→ What to do
Rewrite the listing from its start through the line containing "List each element's", with "enclosing box" in place of "bounding box" and everything else left as it is.

→ Input
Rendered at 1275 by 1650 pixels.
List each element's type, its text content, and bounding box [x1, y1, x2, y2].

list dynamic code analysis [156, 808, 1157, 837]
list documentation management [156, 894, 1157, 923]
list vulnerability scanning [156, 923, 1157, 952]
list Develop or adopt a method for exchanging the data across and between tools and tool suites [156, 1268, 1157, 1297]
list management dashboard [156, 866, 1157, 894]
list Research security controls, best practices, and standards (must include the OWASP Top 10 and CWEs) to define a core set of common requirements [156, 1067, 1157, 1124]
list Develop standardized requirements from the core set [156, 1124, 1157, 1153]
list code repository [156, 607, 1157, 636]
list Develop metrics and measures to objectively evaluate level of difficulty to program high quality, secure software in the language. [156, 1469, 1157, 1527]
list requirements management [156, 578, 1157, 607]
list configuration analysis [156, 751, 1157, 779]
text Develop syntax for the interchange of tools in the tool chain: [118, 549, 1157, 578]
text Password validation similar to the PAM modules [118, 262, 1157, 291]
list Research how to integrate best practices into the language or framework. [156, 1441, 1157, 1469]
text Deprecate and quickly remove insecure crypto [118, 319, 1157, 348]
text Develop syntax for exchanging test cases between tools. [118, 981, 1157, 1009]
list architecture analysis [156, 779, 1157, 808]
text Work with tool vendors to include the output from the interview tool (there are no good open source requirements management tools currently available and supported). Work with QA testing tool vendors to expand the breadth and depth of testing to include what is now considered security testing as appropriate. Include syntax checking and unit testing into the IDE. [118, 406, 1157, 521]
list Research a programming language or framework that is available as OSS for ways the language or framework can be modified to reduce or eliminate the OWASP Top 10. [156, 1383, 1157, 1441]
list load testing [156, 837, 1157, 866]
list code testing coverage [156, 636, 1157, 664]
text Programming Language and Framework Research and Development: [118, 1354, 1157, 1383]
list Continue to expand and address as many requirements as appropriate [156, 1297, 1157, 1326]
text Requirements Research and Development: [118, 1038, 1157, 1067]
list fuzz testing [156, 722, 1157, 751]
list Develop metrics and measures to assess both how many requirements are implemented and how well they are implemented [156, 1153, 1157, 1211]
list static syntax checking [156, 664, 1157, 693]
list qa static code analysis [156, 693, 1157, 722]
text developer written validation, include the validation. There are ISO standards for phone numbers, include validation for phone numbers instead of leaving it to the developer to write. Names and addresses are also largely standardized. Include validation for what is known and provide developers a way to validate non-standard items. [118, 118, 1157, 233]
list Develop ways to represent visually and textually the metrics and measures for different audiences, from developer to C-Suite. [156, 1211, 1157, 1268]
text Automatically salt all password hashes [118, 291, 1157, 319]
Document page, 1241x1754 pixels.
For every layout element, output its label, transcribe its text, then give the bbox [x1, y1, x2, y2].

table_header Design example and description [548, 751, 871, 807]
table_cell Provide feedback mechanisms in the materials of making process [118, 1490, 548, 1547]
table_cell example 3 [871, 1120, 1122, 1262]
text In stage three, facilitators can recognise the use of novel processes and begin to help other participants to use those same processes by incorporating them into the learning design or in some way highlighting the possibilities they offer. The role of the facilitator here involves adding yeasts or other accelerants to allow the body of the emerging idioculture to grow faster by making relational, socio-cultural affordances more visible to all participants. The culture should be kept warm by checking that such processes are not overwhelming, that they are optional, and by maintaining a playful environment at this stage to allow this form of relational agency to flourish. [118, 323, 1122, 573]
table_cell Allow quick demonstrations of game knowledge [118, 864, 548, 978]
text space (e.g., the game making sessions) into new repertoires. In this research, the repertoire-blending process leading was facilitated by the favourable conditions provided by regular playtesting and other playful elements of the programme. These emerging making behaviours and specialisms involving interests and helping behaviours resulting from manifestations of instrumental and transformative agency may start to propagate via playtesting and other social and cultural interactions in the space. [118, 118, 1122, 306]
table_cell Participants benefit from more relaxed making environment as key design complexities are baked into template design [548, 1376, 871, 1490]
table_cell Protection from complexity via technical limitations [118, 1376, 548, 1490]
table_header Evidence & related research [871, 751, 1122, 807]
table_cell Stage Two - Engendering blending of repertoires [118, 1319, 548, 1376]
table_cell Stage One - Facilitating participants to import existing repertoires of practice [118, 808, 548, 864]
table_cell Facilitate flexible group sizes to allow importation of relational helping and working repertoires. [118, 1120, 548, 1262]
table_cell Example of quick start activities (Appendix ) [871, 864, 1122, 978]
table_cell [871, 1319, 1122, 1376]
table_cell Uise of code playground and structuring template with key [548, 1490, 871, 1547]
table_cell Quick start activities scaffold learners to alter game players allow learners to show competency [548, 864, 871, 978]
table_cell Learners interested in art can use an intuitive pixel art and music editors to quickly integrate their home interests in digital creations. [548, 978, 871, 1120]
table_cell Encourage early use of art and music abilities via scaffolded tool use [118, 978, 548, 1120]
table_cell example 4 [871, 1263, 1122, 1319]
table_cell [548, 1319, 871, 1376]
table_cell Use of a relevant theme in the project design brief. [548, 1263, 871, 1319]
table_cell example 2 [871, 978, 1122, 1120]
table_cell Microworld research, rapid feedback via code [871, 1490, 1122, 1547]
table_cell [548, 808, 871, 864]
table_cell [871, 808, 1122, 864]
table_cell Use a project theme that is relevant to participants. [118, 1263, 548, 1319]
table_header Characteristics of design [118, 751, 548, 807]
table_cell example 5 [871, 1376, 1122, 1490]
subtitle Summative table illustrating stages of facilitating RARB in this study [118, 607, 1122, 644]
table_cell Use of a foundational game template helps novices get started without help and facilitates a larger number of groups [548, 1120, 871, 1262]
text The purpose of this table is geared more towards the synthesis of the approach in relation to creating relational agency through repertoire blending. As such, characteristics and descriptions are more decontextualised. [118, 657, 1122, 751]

→ Expected answer
Rendered at 1275 by 1650 pixels.
List each element's type, its text content, and enclosing box [x1, y1, x2, y2].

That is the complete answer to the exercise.